Goal of the exercise. Filter the entries and keep only the lines where the string "inom" appears.
*** Opening Supplied data ***
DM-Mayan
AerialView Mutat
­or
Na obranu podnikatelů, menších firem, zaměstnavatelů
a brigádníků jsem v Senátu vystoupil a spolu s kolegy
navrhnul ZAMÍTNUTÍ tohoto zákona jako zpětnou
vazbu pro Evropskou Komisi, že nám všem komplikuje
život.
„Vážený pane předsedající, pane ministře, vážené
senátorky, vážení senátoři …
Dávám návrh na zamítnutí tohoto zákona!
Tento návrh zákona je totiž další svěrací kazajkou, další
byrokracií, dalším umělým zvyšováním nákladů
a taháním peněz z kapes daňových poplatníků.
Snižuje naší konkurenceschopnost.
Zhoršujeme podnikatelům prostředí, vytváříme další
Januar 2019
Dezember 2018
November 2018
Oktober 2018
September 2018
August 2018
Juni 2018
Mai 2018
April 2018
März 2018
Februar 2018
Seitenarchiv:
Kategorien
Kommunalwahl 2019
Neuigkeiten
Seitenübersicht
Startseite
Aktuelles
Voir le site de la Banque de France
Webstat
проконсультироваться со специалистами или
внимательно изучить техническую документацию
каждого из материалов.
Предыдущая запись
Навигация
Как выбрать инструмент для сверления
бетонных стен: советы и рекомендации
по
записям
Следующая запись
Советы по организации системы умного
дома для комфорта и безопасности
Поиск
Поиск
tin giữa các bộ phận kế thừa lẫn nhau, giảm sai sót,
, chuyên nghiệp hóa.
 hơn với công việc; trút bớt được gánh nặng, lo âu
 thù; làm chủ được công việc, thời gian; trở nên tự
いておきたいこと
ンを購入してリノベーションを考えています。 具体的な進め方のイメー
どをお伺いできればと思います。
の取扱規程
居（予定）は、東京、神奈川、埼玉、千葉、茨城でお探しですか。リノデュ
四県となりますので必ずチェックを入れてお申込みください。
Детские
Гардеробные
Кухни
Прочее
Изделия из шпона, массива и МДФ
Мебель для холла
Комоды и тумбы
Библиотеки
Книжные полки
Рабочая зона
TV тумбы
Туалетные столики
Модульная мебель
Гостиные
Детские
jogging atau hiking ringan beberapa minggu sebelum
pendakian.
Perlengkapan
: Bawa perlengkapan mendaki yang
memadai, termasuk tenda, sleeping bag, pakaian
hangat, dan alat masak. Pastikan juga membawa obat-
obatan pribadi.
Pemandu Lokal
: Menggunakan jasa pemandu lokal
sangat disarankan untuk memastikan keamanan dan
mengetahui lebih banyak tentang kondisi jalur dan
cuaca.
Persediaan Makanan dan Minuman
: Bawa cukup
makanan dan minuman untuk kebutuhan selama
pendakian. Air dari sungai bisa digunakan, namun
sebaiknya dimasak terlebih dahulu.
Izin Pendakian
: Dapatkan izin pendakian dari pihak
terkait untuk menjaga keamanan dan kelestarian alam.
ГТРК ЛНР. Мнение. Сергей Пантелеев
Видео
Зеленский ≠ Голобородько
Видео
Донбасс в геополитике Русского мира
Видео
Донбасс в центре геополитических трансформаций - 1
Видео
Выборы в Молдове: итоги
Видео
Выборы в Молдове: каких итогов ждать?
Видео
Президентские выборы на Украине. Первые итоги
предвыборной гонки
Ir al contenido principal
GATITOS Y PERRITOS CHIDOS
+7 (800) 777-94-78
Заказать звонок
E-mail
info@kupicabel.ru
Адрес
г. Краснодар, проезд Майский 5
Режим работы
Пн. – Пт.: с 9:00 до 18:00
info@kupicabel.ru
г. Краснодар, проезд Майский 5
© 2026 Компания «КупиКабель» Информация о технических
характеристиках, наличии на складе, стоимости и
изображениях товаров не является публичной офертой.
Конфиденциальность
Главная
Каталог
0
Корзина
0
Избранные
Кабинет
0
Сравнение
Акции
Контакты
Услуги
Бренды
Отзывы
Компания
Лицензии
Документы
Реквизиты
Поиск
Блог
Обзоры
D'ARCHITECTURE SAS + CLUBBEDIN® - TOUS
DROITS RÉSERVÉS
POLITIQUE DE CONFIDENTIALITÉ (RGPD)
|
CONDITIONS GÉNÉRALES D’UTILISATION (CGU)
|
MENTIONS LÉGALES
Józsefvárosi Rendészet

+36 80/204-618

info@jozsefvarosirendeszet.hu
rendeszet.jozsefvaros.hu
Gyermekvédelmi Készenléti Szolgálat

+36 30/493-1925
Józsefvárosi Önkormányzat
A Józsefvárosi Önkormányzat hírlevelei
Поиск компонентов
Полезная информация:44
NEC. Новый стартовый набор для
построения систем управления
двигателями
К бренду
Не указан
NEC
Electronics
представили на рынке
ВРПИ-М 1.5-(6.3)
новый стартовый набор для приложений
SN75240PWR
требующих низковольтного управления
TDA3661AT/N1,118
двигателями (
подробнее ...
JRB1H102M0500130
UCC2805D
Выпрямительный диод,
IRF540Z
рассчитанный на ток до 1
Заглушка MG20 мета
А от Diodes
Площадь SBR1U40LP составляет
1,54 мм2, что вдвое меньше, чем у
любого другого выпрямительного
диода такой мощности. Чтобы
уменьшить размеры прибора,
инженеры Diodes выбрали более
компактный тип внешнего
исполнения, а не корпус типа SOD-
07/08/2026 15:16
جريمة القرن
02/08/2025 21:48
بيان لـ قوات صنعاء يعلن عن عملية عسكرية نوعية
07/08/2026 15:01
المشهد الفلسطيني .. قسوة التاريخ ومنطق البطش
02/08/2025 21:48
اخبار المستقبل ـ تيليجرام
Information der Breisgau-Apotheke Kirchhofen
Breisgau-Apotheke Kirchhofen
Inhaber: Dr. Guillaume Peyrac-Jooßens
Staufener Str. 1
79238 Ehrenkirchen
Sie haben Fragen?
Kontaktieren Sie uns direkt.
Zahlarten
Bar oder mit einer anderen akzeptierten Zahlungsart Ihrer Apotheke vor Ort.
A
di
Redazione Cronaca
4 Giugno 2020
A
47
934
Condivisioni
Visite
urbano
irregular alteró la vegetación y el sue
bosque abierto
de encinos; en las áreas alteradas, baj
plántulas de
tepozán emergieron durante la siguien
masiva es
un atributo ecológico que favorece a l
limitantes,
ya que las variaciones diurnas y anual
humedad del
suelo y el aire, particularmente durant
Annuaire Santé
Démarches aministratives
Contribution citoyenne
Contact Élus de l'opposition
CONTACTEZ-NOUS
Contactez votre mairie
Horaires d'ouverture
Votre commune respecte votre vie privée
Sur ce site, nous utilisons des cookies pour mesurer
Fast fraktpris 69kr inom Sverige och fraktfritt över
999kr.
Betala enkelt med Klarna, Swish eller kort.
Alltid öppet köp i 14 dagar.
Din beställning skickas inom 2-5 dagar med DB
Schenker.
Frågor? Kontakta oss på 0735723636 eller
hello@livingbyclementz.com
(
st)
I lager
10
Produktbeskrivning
*** Closing Supplied data ***
Result for this task.
Fast fraktpris 69kr inom Sverige och fraktfritt över
Din beställning skickas inom 2-5 dagar med DB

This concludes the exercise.